### [Problem description]
Exclude every picture and return the remaining entries below verbatim.

———

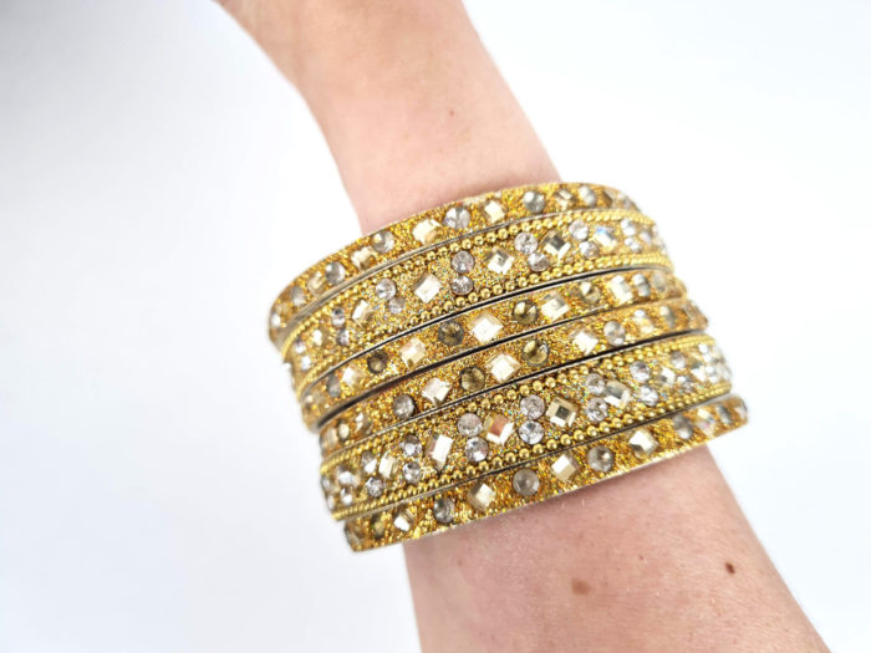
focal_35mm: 26
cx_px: 436
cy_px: 326
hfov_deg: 67.3
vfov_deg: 53.1
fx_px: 654
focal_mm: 5.4
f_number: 1.8
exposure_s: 1/204
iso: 50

———

### [Response]
focal_35mm: 26
cx_px: 436
cy_px: 326
hfov_deg: 67.3
vfov_deg: 53.1
fx_px: 654
focal_mm: 5.4
f_number: 1.8
exposure_s: 1/204
iso: 50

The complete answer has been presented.